QUOTED PASSAGE:
-------

This strategic partnership will create a leading Anglo-Dutch wealth manager, of which BNP Paribas Private Bank will become the majority shareholder. Insinger de Beaufort Holdings will continue to ultimately hold the remaining capital of the combined group. Liquidity mechanisms are in place for 2013, which will then allow Insinger de Beaufort Holdings to sell its stake in the new group.

Upon closing of the transaction, which is expected to occur in early 2009, the new group will manage over 10 billion of client assets, which will position it at the forefront of the wealth management industry in its target markets. It will globally employ some 250 staff and will be managed by a combined team. Headquartered in Amsterdam, the group will have branches in The Hague and Eindhoven for the Dutch private banking market and asset management activities in London for the coverage of the wealthy international clients.

This transaction is in line with BNP Paribas Private Bank’s strategy to grow in select European countries and strengthen its position in its target markets. The combined group will immediately rank among the top five players in the Dutch market and be a visible force in the key international wealth management market in London.

“This strategic partnership will enable us to create a highly visible Anglo-Dutch wealth management specialist benefiting from the backing of a global financial group,” says Francois Debiesse, CEO, BNP Paribas Private Bank who will become chairman of the supervisory board of the combined group. “By combining our strengths, and our highly complementary business models, I believe that we can build up a driving force in the buoyant Dutch domestic market and UK offshore market and further strengthen our competitive position in these markets.”

-------

REQUEST:
Answer these questions from the partnership announcement:
1. Who will become the majority shareholder of the new group?
2. When is the transaction expected to close?
3. What role will Francois Debiesse take in the combined group?
The listing has nothing to do with the partnership announcement.

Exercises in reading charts
-------

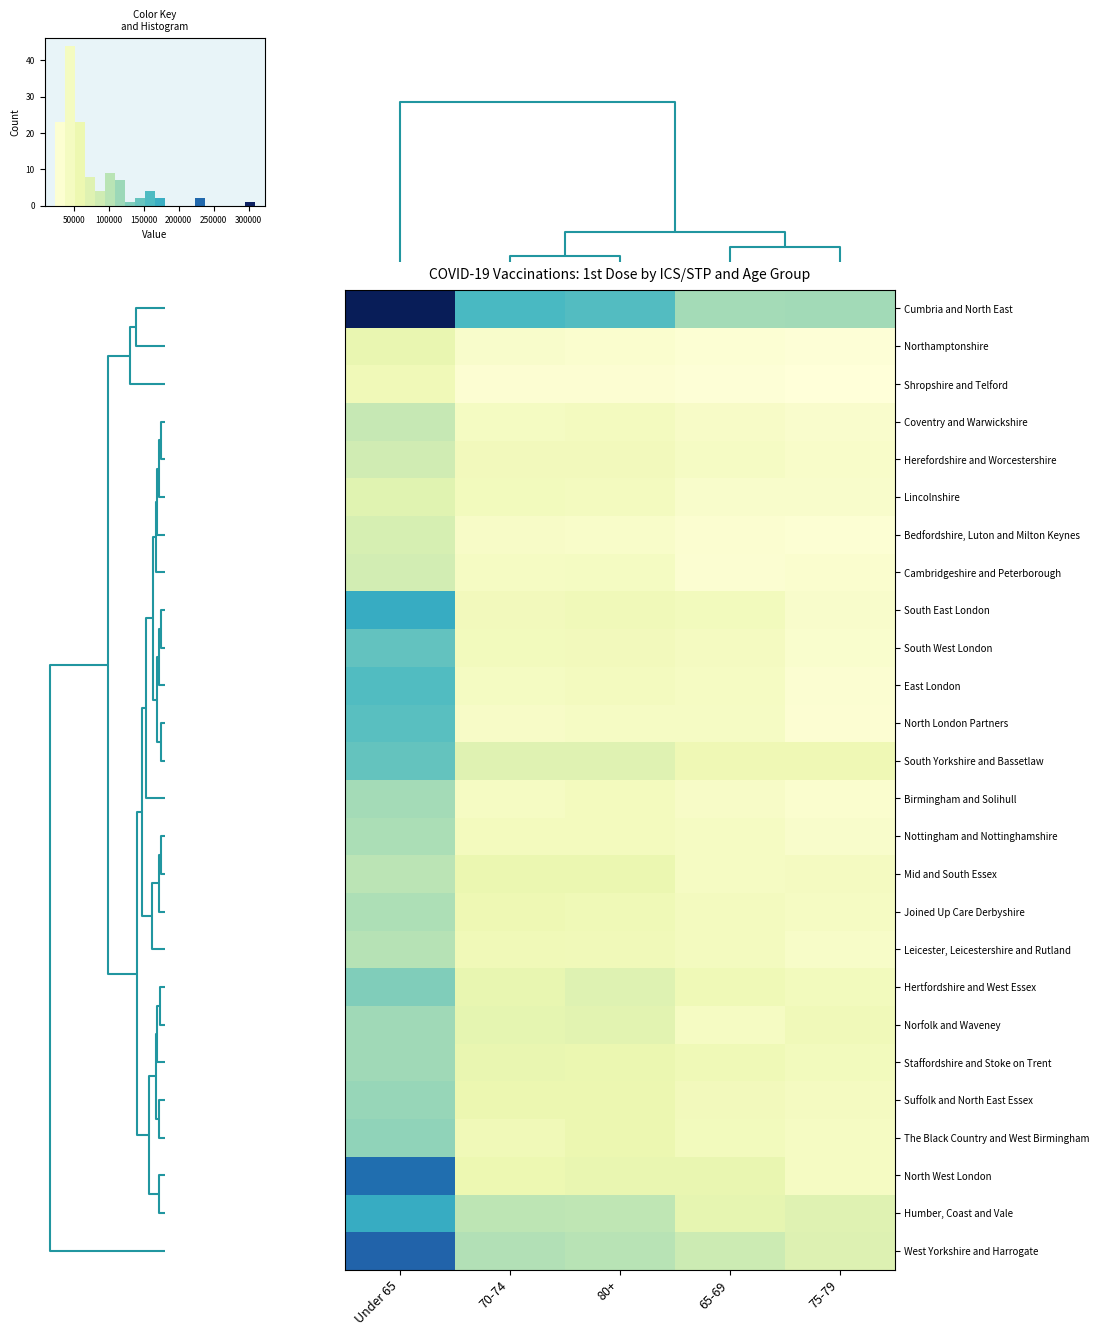

Rank the series at 75-79 from highest to lowest value.

Cumbria and North East, West Yorkshire and Harrogate, Humber, Coast and Vale, South Yorkshire and Bassetlaw, Norfolk and Waveney, Staffordshire and Stoke on Trent, Hertfordshire and West Essex, Mid and South Essex, Suffolk and North East Essex, North West London, The Black Country and West Birmingham, Joined Up Care Derbyshire, Leicester, Leicestershire and Rutland, Herefordshire and Worcestershire, Lincolnshire, Nottingham and Nottinghamshire, South East London, Coventry and Warwickshire, South West London, Birmingham and Solihull, Cambridgeshire and Peterborough, East London, North London Partners, Bedfordshire, Luton and Milton Keynes, Northamptonshire, Shropshire and Telford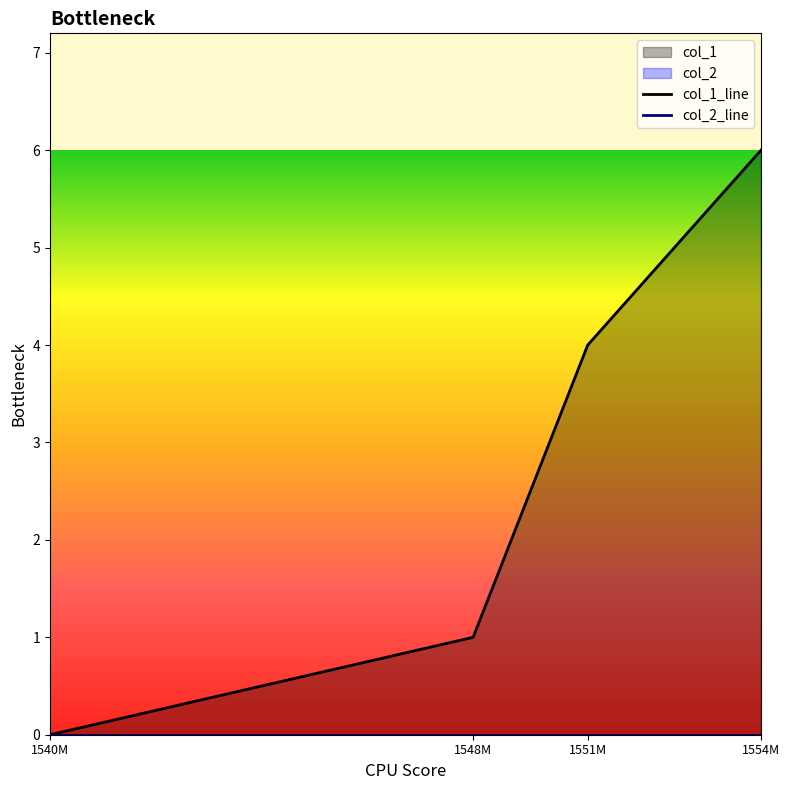

Rank the series by their average value, from lowest to highest.

col_2_line, col_1_line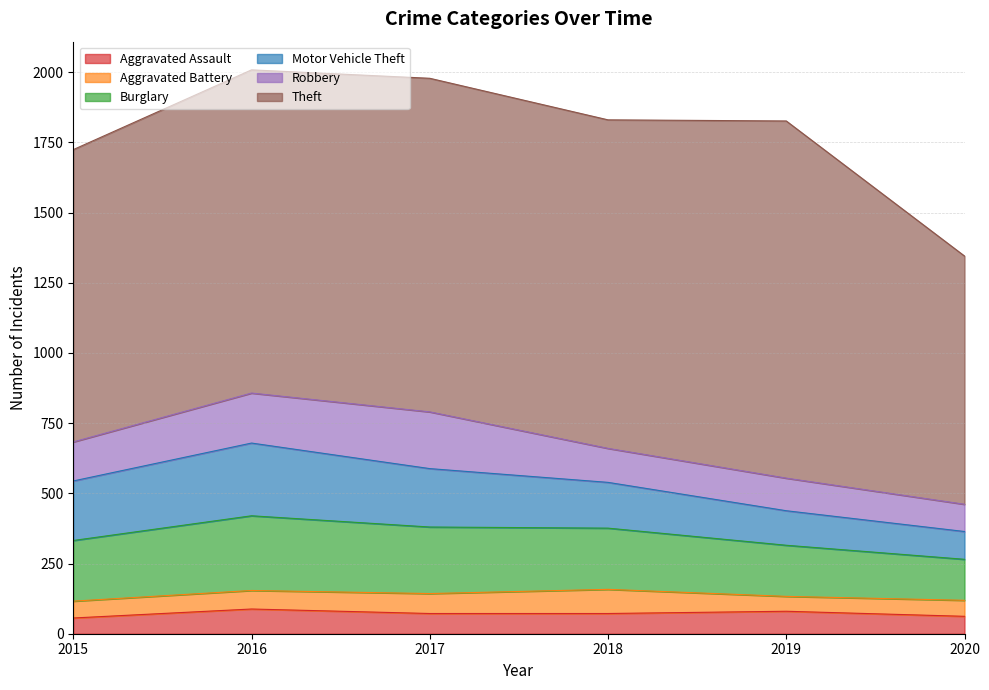

What value does the Burglary series have at 2019, to the nearest 10?

180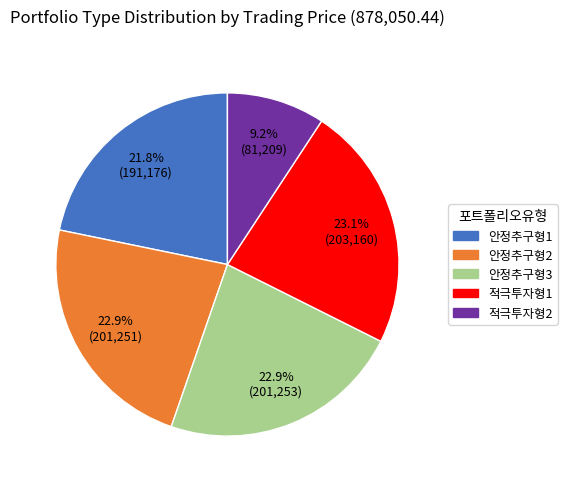

Does any single category account for the majority?

No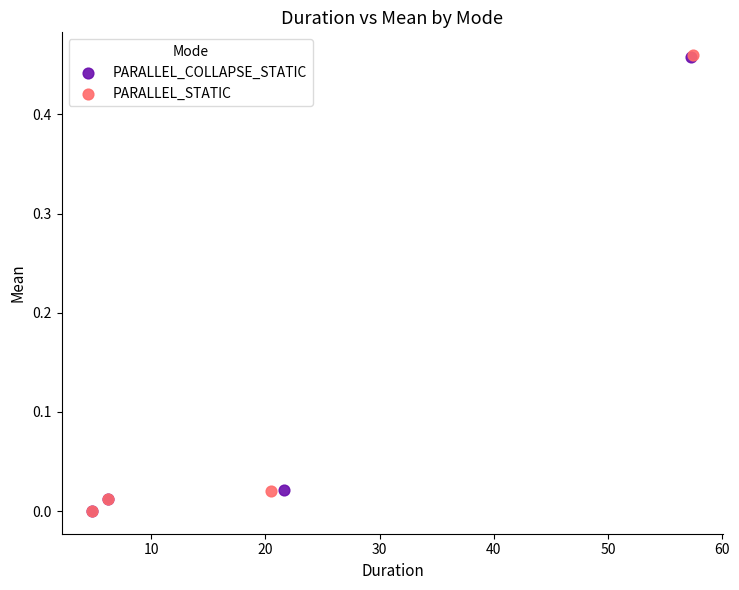

Which series has the widest spread of Y values?

PARALLEL_STATIC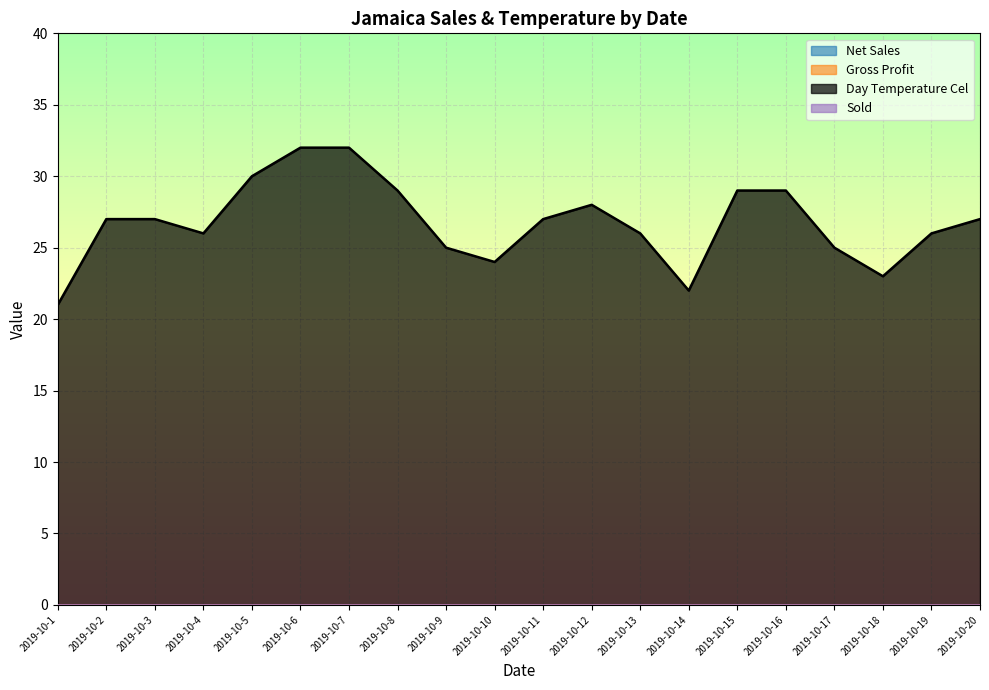

Which has a higher value, 2019-10-7 or 2019-10-5?

2019-10-7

-------

EXERCISE RESPONSE:
1. BNP Paribas Private Bank
2. Early 2009
3. Chairman of the supervisory board